А теперь попробуем вообразить состояние атакованной таким кавалером дамы, принимая в расчет то раболепное обожание, которым при своем дворе окружен король. Согласитесь, ее положение очень трудно. Сопротивляться? На такое ни у кого не хватит ни смелости, ни желания. Быстро уступить? Но это значит полностью себя скомпрометировать. А сколько необходимо такта и находчивости, какое нужно самообладание, чтобы найти подобающие переходы между «Государь», «Ваше Величество» и более человечными и нежными обращениями, к которым склонял разговор! Но что особенно должно было сковывать, так это уверенность, что мельчайшие обстоятельства интимной встречи будут разглашены по всей Европе. Любое слово Короля-Солнца, каждая его улыбка, каждый взгляд, каждое высказывание обсуждались и комментировались двором. Этим вещам придавалось такое же значение, какое мы теперь приписываем смене кабинета министров.
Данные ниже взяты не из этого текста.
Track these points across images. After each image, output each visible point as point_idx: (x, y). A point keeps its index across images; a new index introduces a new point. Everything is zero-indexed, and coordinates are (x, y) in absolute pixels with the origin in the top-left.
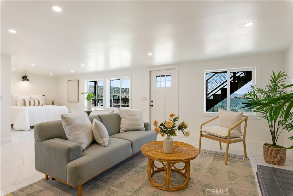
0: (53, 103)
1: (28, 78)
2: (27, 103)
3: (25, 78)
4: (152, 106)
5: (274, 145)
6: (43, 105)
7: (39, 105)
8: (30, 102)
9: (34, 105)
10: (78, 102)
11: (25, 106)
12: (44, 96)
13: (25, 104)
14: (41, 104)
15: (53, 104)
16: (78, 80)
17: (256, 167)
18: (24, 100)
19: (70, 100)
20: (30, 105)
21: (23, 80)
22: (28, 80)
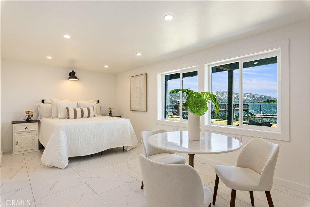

В один прекрасный летний день двадцатидвухлетний влюбленный король и нежная Луиза де Лавальер — ей было семнадцать, и она разделяла его чувства — укрылись под деревом. Они тесно прильнули друг к другу под тем предлогом, что идет дождь, и, чтобы защитить девушку от его капель, прекрасный принц своей шляпой прикрыл ее головку. Для обычных людей такой милый поступок со временем превратился бы в дорогое воспоминание, из тех, что подобно найденному в книге засохшему цветку, навевают легкую грусть. Но нет: поскольку действующим лицом был король, идиллическая сценка имела резонанс, равный политическим событиям, и была внесена в анналы царствования. Впавшие в восторг живописцы и граверы изобразили ее чуть ли не как героический подвиг, и по сию пору этот сюжет фигурирует во всех историях.
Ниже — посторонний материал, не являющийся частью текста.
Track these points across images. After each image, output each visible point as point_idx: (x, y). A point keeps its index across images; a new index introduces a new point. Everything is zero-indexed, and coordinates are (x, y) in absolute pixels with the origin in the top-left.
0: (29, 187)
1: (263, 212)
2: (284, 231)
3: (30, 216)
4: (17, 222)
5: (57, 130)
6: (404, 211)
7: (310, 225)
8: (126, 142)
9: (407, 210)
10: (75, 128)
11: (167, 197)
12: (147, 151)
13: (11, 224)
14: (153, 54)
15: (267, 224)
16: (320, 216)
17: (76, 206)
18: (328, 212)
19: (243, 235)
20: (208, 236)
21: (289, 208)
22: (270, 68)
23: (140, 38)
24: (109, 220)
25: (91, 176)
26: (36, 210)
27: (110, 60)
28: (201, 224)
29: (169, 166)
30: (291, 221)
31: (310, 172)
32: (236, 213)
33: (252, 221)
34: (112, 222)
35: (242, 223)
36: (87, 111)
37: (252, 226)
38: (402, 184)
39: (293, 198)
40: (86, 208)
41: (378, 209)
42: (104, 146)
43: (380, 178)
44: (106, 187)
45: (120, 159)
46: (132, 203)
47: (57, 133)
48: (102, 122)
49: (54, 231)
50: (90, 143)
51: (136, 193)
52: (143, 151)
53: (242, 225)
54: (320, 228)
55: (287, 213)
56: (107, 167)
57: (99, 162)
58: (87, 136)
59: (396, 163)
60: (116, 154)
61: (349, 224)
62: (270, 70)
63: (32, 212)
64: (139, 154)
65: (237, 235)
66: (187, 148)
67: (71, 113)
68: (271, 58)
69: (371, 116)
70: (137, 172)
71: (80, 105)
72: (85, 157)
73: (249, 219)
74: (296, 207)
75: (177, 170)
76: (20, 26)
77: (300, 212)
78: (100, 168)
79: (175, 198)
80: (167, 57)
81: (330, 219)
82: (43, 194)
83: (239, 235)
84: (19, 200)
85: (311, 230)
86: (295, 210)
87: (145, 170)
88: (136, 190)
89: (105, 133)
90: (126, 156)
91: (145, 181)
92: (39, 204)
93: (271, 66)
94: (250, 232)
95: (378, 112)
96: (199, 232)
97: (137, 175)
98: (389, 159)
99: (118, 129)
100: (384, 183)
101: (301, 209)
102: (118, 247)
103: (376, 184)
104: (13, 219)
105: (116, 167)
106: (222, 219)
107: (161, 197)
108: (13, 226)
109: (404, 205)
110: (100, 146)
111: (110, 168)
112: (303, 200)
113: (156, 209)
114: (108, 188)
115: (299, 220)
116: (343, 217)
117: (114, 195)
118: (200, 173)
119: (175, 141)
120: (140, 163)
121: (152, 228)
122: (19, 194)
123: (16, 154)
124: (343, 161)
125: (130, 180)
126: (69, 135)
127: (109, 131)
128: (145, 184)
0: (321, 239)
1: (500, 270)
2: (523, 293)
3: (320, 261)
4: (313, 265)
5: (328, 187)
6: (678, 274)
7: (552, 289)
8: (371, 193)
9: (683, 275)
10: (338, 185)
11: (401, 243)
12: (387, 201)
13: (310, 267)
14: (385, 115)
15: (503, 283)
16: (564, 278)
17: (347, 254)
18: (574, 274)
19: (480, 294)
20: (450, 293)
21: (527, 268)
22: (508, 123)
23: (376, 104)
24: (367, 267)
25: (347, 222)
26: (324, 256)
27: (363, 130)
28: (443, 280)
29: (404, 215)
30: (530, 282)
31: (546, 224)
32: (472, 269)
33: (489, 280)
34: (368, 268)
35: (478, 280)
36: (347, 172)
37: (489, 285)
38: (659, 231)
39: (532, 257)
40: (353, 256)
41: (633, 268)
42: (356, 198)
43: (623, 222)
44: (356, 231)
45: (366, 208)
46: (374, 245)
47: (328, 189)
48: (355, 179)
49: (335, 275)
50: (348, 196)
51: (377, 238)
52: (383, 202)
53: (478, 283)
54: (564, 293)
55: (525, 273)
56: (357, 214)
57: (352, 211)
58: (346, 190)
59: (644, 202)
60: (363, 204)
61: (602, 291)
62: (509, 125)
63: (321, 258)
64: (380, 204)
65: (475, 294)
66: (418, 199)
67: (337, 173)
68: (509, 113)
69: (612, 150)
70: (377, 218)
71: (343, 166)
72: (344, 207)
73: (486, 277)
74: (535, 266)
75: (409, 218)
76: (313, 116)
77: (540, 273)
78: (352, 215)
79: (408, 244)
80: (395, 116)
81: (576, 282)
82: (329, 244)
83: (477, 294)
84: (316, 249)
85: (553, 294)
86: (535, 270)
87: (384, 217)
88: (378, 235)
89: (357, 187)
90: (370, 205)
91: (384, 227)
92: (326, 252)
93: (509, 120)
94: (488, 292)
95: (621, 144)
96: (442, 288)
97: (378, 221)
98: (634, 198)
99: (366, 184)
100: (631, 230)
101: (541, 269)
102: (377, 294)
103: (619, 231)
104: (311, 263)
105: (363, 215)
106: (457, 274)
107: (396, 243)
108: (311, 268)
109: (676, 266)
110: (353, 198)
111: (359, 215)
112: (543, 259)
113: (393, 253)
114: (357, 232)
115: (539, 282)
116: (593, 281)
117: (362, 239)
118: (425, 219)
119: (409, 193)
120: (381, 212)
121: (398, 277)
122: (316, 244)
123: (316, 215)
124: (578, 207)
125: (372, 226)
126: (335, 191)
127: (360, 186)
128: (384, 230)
Вы только представьте себе! Чтобы побыть рядом с избранницей, бедному Людовику (его, впрочем, не нужно слишком уж жалеть) приходилось наряжаться пастушком, а его возлюбленной — пастушкой, и тогда на глазах четырех или пяти тысяч зрителей, не упускавших ни малейшего их жеста, они получали возможность протанцевать несколько па. Ему приходилось устраивать карусели, балеты, кавалькады из пятисот всадников, заказывать Мольеру пьесы, Люлли — музыку, Бенсераду[38] — стихи, и все для того, чтобы высказать свою любовь… Сквозь праздничный шум, сквозь звуки оркестра и фанфар какой-нибудь куплет, четверостишие или иной намек доносил обращение царственного воздыхателя к его подруге. В такие мгновения, боясь, как бы полный значения взгляд не был пойман нескромными свидетелями, они даже избегали смотреть друг на друга.
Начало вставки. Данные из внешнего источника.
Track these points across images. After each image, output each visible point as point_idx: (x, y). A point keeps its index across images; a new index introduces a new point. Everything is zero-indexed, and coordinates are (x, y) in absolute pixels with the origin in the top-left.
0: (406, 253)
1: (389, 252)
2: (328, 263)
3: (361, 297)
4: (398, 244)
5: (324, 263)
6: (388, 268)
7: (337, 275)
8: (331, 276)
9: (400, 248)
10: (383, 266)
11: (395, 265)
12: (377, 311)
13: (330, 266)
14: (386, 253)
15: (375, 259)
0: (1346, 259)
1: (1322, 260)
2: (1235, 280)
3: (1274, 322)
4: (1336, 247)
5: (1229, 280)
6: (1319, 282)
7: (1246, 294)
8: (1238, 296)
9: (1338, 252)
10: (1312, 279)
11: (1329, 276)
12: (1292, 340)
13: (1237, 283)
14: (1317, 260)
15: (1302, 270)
Длившееся восемь дней празднество «Услады зачарованного острова», когда вереницы римских императоров, дикарей, нимф, времен года и времен дня, знаков зодиака, садовников, жнецов, покрытых снегом старцев сменяли друг друга; равно как и «Балет Искусств» и устроенное под освещенными кронами парка представление «Принцесса Элидская, или Влюбленный Геракл» — все это было не чем иным, как признанием Людовика в любви к своей Луизе, способом сказать ей обыкновенное «я люблю тебя». Простой смертный вышел бы из положения с меньшими затратами — записочкой, вложенной в букет.

Можно возразить: наверняка те двое все же имели счастливые моменты уединения; вряд ли Луиза четырежды становилась матерью, если бы лишь красовалась на сцене в компании украшенной бантами овечки, с пастушеским посохом розового дерева в руках. Да, согласен, это так. Но какой же ценой, какими муками пришлось оплатить ей эти немногие часы тайного блаженства!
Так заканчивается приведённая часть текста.